Optimal subsampling for linear models with heteroscedasticity
DOI:
https://doi.org/10.52933/jdssv.v6i1.167Keywords:
Design of experiments, I−optimality, optimal subsampling, heteroscedasticity.Abstract
In recent years, the size of datasets has dramatically increased. This has encouraged the use of subsampling, where only a subset of the full dataset is used to fit a model in a more computationally efficient manner. Existing methods do not provide much guidance on how to find optimal subsamples for a linear model when the variance of the errors depends on the model covariates through an unknown function. This paper presents three main contributions that aid in finding optimal subsamples in the case of heteroscedastic errors.
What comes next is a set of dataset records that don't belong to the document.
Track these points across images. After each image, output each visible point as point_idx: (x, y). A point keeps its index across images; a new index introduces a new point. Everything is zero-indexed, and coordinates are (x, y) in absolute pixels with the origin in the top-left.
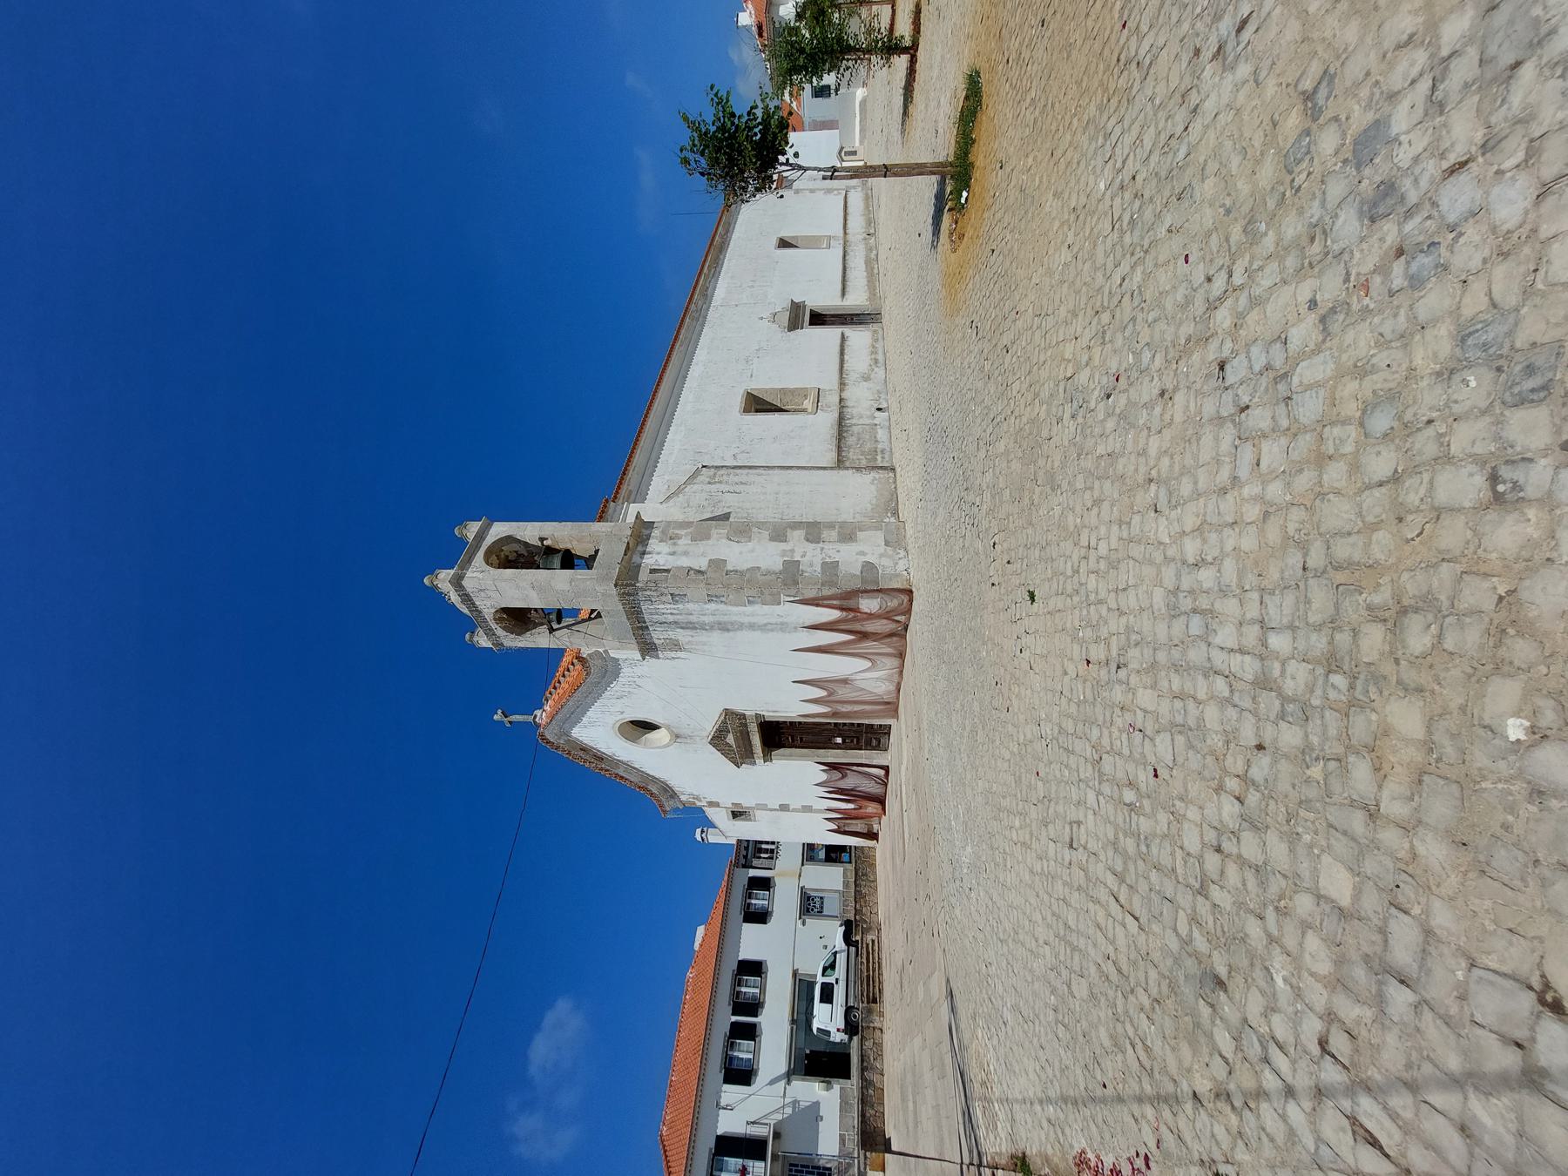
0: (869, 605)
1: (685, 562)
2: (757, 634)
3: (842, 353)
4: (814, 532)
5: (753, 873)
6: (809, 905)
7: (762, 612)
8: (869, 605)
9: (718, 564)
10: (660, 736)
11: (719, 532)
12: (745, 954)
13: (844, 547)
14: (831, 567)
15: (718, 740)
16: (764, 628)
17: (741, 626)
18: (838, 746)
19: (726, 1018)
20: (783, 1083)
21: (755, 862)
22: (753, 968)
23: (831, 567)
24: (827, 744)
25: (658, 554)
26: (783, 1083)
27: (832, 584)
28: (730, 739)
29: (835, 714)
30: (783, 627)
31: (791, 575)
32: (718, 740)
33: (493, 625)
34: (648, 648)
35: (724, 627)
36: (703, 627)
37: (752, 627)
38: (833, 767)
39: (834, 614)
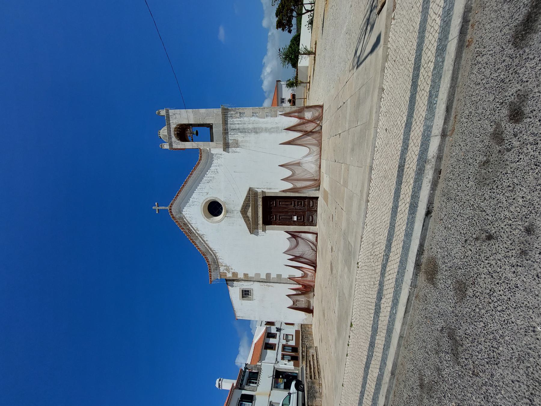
5: (244, 392)
21: (246, 387)
34: (226, 146)
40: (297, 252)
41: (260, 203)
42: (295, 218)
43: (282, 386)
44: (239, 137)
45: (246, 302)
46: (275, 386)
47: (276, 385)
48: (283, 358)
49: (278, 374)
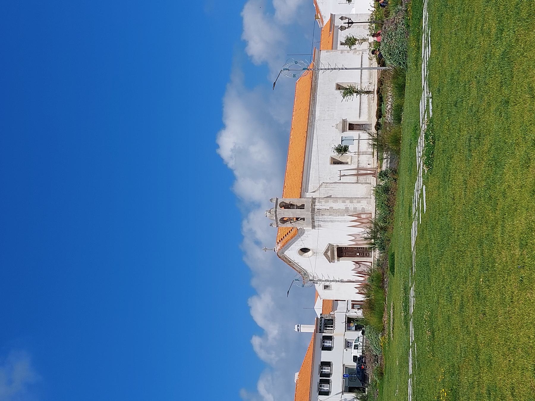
0: (363, 216)
1: (324, 207)
2: (339, 223)
3: (360, 109)
4: (351, 199)
5: (324, 334)
6: (348, 344)
7: (340, 218)
8: (363, 216)
9: (331, 208)
10: (310, 253)
11: (330, 200)
12: (323, 359)
13: (358, 204)
14: (355, 208)
15: (326, 254)
16: (340, 221)
17: (336, 221)
18: (358, 256)
19: (317, 378)
20: (341, 394)
21: (325, 331)
22: (328, 364)
23: (355, 208)
24: (354, 256)
25: (318, 206)
26: (341, 394)
27: (356, 212)
28: (329, 253)
29: (356, 244)
30: (345, 221)
31: (347, 210)
32: (326, 254)
33: (279, 221)
34: (314, 227)
35: (332, 221)
36: (327, 221)
37: (338, 221)
38: (357, 263)
39: (356, 218)
40: (360, 270)
41: (336, 250)
42: (358, 254)
43: (354, 328)
44: (321, 223)
45: (326, 291)
46: (348, 328)
47: (349, 328)
48: (353, 308)
49: (349, 320)
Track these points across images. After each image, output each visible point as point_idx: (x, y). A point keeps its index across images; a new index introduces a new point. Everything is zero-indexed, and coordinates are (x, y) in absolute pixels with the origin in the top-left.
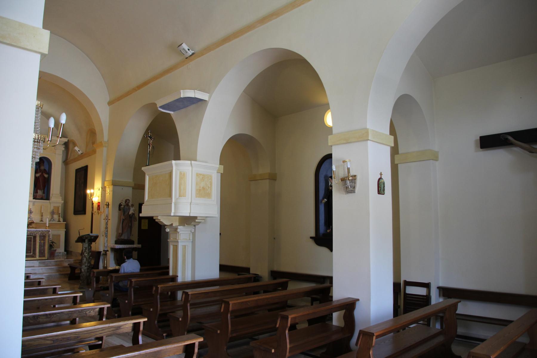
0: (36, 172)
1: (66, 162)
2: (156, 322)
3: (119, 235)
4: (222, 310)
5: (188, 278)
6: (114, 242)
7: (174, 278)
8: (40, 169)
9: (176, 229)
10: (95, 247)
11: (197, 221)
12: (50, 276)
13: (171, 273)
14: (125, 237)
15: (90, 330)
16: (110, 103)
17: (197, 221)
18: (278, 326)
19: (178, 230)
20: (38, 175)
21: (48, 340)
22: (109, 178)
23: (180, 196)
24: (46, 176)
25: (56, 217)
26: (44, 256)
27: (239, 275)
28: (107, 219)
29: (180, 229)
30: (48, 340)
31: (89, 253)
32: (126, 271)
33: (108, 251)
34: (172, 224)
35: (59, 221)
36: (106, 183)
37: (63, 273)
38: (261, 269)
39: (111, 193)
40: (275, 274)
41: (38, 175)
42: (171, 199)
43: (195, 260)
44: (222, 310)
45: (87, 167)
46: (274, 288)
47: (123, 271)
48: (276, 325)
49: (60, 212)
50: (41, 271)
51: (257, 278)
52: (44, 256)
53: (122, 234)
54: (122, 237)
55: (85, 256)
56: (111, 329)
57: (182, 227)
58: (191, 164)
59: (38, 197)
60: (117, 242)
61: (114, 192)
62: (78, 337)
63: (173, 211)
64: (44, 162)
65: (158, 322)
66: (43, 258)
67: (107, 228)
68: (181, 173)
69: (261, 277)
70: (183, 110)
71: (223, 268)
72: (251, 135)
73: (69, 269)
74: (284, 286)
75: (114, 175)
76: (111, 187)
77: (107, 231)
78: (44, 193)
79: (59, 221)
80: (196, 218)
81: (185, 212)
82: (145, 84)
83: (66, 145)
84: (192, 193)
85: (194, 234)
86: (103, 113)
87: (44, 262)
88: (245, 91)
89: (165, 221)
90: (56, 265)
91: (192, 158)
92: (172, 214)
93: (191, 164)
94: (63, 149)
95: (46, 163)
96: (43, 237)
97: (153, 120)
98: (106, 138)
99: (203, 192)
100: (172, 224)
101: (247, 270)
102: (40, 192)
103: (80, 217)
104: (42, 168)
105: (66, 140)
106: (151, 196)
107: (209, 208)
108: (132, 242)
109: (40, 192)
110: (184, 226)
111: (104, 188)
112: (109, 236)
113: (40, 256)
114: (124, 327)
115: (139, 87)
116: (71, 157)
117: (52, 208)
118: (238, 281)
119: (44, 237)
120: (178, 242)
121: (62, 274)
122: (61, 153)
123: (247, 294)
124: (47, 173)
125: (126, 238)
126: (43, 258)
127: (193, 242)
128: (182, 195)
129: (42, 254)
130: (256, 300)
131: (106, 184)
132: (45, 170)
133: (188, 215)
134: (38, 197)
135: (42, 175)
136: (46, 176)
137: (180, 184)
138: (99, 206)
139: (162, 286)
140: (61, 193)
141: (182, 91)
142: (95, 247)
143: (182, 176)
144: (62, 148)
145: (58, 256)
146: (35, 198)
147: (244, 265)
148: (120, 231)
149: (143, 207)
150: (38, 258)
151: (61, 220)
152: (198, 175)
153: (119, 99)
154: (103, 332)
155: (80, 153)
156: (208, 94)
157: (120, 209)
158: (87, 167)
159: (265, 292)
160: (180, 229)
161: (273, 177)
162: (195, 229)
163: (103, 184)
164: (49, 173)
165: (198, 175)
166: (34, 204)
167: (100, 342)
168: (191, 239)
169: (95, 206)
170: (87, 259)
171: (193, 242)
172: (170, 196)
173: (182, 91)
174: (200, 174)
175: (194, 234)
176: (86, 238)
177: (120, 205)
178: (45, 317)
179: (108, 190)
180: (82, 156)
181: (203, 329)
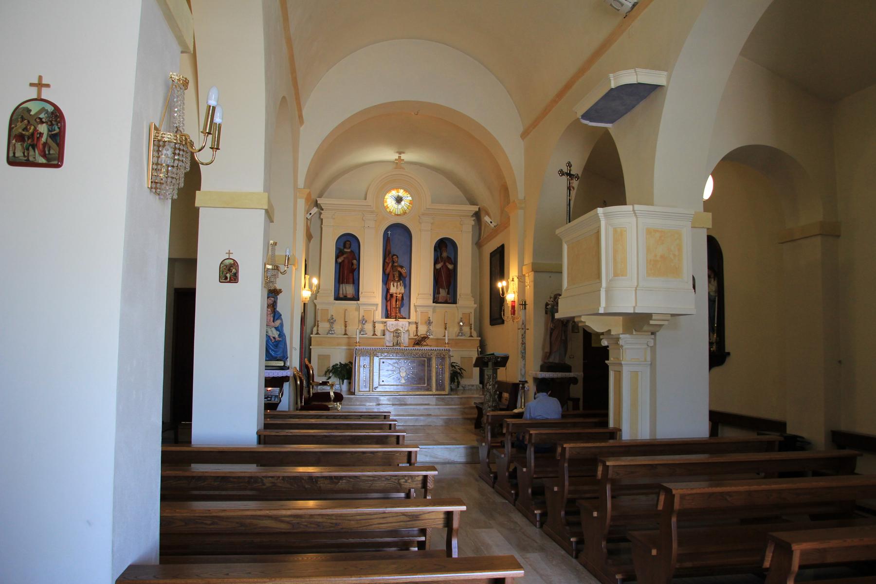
0: (436, 263)
1: (479, 244)
2: (563, 513)
3: (547, 356)
4: (660, 507)
5: (644, 434)
6: (539, 368)
7: (614, 434)
8: (442, 258)
9: (617, 339)
10: (503, 375)
11: (652, 322)
12: (449, 419)
13: (611, 424)
14: (555, 359)
15: (328, 515)
16: (524, 135)
17: (652, 322)
18: (767, 564)
19: (621, 342)
20: (439, 266)
21: (282, 521)
22: (528, 260)
23: (616, 275)
24: (450, 267)
25: (466, 329)
26: (444, 390)
27: (758, 434)
28: (524, 328)
29: (626, 339)
30: (282, 521)
31: (494, 385)
32: (532, 415)
33: (526, 382)
34: (609, 331)
35: (471, 336)
36: (524, 268)
37: (469, 416)
38: (811, 426)
39: (532, 284)
40: (839, 438)
41: (439, 266)
42: (600, 282)
43: (661, 398)
44: (660, 507)
45: (503, 247)
46: (845, 466)
47: (528, 417)
48: (763, 560)
49: (472, 322)
50: (437, 412)
51: (794, 443)
52: (444, 390)
53: (550, 353)
54: (551, 360)
55: (488, 390)
56: (403, 518)
57: (627, 336)
58: (634, 210)
59: (440, 300)
60: (543, 369)
61: (536, 284)
62: (336, 524)
63: (603, 303)
64: (446, 247)
65: (567, 513)
66: (443, 393)
67: (523, 343)
68: (615, 231)
69: (809, 443)
70: (627, 117)
71: (717, 419)
72: (775, 146)
73: (476, 411)
74: (845, 466)
75: (536, 253)
76: (532, 274)
77: (525, 349)
78: (448, 293)
79: (471, 336)
80: (649, 316)
81: (627, 304)
82: (568, 86)
83: (477, 216)
84: (168, 136)
85: (653, 349)
86: (513, 152)
87: (443, 399)
88: (744, 52)
89: (596, 325)
90: (461, 404)
91: (648, 200)
92: (601, 311)
93: (634, 210)
94: (473, 223)
95: (449, 246)
96: (442, 357)
97: (592, 152)
98: (521, 196)
99: (661, 265)
100: (609, 331)
101: (780, 426)
102: (443, 293)
103: (498, 328)
104: (445, 255)
105: (475, 208)
106: (571, 281)
107: (682, 296)
108: (568, 369)
109: (443, 293)
110: (632, 334)
111: (521, 278)
112: (527, 355)
113: (437, 390)
114: (427, 516)
115: (560, 95)
116: (484, 234)
117: (460, 316)
118: (769, 446)
119: (443, 359)
120: (621, 364)
121: (468, 419)
122: (470, 229)
123: (769, 476)
124: (451, 263)
125: (557, 361)
126: (443, 393)
127: (653, 365)
128: (619, 272)
129: (440, 387)
130: (749, 493)
131: (525, 270)
132: (449, 258)
133: (631, 311)
134: (440, 300)
135: (445, 266)
136: (450, 267)
137: (615, 251)
138: (513, 307)
139: (572, 445)
140: (472, 292)
141: (611, 75)
142: (503, 375)
143: (619, 236)
144: (471, 222)
145: (471, 390)
146: (435, 301)
147: (775, 416)
148: (547, 350)
149: (561, 301)
150: (434, 392)
151: (475, 334)
152: (650, 232)
153: (535, 124)
154: (381, 521)
155: (492, 225)
156: (665, 73)
157: (546, 313)
158: (503, 247)
159: (816, 474)
160: (626, 339)
161: (831, 232)
162: (655, 339)
163: (520, 270)
164: (455, 264)
165: (650, 232)
166: (434, 311)
167: (423, 539)
168: (649, 359)
169: (510, 305)
170: (491, 395)
171: (653, 365)
172: (599, 276)
173: (611, 75)
174: (656, 231)
175: (653, 349)
176: (489, 360)
177: (547, 305)
178: (327, 482)
179: (529, 280)
180: (497, 231)
181: (627, 540)
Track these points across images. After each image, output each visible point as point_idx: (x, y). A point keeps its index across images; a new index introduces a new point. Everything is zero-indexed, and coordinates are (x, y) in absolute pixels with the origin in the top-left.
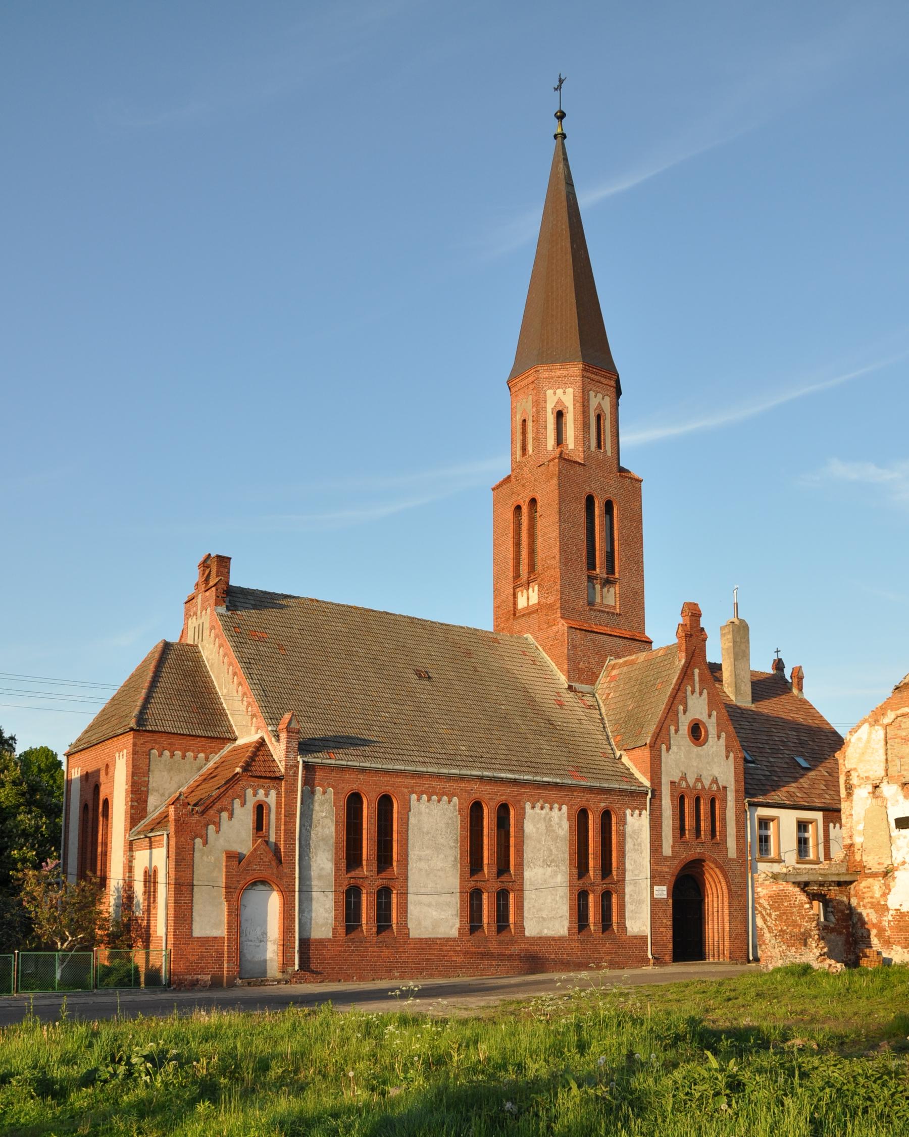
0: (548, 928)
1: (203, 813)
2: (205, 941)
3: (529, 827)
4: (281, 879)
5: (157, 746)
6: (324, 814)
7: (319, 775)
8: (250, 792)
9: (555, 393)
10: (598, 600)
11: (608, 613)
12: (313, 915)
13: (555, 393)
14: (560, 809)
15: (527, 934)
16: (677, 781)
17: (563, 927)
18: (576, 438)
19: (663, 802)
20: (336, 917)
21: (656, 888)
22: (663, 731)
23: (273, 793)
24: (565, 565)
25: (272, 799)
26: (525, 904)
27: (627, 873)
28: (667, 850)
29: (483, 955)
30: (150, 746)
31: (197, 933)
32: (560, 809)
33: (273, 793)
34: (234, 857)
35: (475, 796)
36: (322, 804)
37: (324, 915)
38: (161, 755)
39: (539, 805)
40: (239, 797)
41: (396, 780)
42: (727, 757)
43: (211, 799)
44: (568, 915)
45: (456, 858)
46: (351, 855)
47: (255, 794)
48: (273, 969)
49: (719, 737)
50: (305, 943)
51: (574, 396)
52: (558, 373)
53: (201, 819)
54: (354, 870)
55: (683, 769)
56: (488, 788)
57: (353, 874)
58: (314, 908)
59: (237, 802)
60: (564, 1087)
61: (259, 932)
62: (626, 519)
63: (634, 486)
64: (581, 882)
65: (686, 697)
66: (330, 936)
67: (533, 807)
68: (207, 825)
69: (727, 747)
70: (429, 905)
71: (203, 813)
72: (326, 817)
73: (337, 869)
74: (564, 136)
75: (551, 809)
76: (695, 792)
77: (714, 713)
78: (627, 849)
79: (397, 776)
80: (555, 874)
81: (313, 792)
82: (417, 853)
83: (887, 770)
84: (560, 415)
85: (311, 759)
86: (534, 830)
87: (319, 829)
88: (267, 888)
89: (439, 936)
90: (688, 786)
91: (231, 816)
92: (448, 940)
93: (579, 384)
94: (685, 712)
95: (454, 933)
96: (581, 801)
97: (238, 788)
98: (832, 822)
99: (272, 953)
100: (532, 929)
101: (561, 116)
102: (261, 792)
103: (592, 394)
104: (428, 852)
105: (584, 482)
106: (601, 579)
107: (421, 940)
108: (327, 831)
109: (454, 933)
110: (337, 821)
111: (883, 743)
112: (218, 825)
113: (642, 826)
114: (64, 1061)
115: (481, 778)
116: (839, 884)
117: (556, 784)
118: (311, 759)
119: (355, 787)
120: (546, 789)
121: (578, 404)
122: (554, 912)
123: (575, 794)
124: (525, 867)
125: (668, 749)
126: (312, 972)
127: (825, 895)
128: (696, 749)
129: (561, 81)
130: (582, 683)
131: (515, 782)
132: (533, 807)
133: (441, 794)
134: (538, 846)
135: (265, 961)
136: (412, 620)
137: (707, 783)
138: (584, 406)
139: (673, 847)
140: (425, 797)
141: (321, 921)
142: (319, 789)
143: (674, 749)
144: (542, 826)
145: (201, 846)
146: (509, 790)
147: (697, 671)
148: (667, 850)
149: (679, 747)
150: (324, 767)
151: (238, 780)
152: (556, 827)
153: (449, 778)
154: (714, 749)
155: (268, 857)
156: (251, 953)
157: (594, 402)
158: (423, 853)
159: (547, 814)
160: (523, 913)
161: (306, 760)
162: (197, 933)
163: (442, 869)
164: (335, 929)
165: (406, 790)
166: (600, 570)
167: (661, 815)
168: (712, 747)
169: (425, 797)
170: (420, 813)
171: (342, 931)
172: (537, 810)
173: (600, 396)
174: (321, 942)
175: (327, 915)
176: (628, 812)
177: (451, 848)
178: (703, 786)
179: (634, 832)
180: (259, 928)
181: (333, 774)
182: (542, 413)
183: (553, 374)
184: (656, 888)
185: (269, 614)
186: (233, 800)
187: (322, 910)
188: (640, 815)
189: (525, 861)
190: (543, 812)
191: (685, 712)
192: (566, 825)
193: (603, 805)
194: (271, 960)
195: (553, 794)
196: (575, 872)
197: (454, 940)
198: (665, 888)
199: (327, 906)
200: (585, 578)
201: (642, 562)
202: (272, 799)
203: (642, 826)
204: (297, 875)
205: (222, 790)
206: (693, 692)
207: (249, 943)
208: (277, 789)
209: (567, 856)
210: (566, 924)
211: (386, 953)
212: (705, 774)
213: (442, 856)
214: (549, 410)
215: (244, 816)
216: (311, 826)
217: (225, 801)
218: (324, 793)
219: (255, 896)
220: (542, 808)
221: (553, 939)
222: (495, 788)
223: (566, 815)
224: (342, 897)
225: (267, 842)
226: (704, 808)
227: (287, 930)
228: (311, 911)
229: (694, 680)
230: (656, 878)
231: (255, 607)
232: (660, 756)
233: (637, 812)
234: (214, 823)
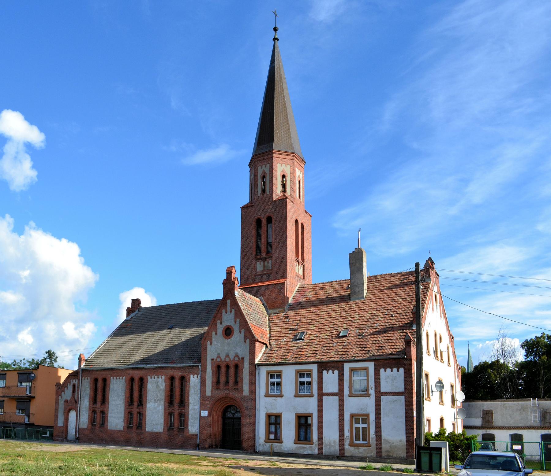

First, a kernel-based method is proposed for estimating the error variances in the full dataset based on a Latin Hypercube subsample. Second, a generalized version of the Information-Based Optimal Subdata Selection (IBOSS) algorithm is introduced that uses the variance estimates to find subsamples with high D−efficiency. Third, an Approximate Nearest Neighbor Simulated Annealing (ANNSA) algorithm is used to find subsamples that are efficient under the I−optimality criterion, which seeks to minimize integrated prediction error variance. Simulations show that the proposed subsampling algorithms have better D− and I−efficiencies than existing methods. The subsampling methods are used to analyze an airline dataset with over 7 million rows.